The term, “oracles,” is used in Acts 7:38, Romans 3:2, and 1 Peter 4:11. In the first two instances, it is referring only to the body of Old Testament Scriptures, inclusive of the law, the writings, and the prophets. In 1 Peter 4:11, Peter uses the term as a comparison to the utterances of God, but he most fully is referring to the body of Scripture known as the Old Testament, along with any prophetic revelation since then. When the author comes to the elementary principles of Christ in verse 6:1, he will be using the term in how those things are established in Christ as the fulfillment of these Old Testament oracles. This then seems the likely interpretation based on the next words of this verse, and how they tie into the final two verses of the chapter.

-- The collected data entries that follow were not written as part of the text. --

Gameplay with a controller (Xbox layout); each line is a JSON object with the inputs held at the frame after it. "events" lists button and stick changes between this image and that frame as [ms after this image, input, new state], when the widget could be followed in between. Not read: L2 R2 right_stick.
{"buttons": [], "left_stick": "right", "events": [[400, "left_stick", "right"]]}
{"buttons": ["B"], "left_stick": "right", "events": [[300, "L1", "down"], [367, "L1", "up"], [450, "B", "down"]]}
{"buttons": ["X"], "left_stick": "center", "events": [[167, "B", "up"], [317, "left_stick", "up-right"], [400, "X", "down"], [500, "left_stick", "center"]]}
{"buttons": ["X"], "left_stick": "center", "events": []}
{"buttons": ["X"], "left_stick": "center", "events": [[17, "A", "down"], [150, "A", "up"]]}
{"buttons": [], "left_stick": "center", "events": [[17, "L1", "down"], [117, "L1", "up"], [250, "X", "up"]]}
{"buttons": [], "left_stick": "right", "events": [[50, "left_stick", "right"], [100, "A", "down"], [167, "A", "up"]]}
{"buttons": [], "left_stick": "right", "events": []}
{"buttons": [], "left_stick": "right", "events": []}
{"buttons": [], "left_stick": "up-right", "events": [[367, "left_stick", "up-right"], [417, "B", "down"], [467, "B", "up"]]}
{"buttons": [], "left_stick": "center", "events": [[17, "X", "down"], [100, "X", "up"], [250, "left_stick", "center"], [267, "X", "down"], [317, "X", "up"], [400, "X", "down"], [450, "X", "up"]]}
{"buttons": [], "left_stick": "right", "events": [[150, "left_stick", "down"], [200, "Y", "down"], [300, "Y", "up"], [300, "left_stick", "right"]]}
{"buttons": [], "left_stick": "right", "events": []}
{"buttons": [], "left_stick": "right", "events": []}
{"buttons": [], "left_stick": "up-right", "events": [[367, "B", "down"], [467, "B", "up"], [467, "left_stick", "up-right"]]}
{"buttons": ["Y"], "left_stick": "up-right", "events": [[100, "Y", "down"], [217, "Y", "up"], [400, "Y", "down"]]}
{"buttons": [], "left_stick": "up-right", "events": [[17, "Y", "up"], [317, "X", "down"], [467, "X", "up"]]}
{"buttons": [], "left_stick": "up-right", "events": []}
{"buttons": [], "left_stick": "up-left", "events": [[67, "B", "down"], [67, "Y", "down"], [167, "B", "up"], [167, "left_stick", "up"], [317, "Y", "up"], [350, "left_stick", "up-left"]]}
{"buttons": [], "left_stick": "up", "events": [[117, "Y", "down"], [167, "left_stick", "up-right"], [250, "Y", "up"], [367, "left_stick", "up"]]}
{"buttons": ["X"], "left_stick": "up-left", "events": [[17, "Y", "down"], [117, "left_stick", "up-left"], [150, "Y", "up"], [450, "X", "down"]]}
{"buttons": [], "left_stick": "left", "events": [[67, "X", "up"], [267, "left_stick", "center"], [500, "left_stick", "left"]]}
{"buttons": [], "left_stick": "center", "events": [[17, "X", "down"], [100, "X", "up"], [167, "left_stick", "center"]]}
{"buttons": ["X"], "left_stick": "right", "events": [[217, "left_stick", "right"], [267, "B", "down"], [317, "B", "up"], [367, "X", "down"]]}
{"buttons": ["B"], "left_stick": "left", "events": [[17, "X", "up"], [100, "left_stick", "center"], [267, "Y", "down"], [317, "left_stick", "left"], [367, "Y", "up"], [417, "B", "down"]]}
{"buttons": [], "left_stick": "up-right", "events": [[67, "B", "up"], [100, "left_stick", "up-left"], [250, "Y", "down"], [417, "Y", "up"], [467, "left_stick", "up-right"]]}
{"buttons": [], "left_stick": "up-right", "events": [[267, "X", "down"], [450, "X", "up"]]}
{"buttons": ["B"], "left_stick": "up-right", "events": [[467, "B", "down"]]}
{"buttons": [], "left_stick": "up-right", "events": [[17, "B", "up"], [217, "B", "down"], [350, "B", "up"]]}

Understanding this, the author continues his rebuke of his audience with the words, “and you have come to need milk and not solid food.” The words, “and you have come,” shows a change in the audience. They were in one state and progressing well in it, and then they moved to another state and are now reduced to a lower level; there is a degeneracy in their theology. The obvious explanation is that they had been progressing in applying, to their lives, the knowledge of the Old Testament Scriptures and how they pointed to Christ. However, the believing Hebrews had suddenly gone off course and started to look at the Old Testament Scriptures again as a means to an end in and of themselves. It is thus representative of Paul’s words to the Galatians, rebuking them for going back from sound theological development in Christ and turning again to the Old Testament by adhering to the Law of Moses. This is confirmed in the term, “you have come to need milk and not solid food.”
Milk is for babies, not adults. One must develop from one to the other. Once developed, it would make no sense to fall back to the lesser category. It is reflective of Paul’s words to the Corinthians –
“And I, brethren, could not speak to you as to spiritual people but as to carnal, as to babes in Christ. 2 I fed you with milk and not with solid food; for until now you were not able to receive it, and even now you are still not able; 3 for you are still carnal.” 1 Corinthians 3:1-3
The author is equating the first principles of the oracles of God, meaning the truths of the Old Testament in how they point to Christ, to mere milk. He is then showing that the deeper theology which is found in Christ is the true solid food which those who are mature will dine on. However, as noted above, they had regressed in their theology by once again applying Old Testament theology to their lives. They had gone from faith alone in Christ to adherence to law. The coming two verses will more fully reveal this.
Life application: The book of Hebrews, like the letters of Paul, warns against devolving in one’s theology from the supremacy of trusting in the finished work of Christ to instead going back to adherence to the Old Testament. Unfortunately, this same problem, warned against over 2000 years ago, has greatly increased in the world again today. Those who follow the Hebrew Roots Movement are doing exactly what is warned against in Hebrews. The author will continue to explain this, in great detail, in the chapters ahead.
Lord God! How blessed are we to have the full revelation of Your plan of redemption in the pages of Scripture. We have what the ancients longed for. In the coming of Jesus, the first principles of theology found in the Old Testament are fulfilled. Now, we can move onto solid food by understanding what He has done. May we pursue the beauty of the finished work of Christ all our days! And to You, we shall give all of our praise. Amen.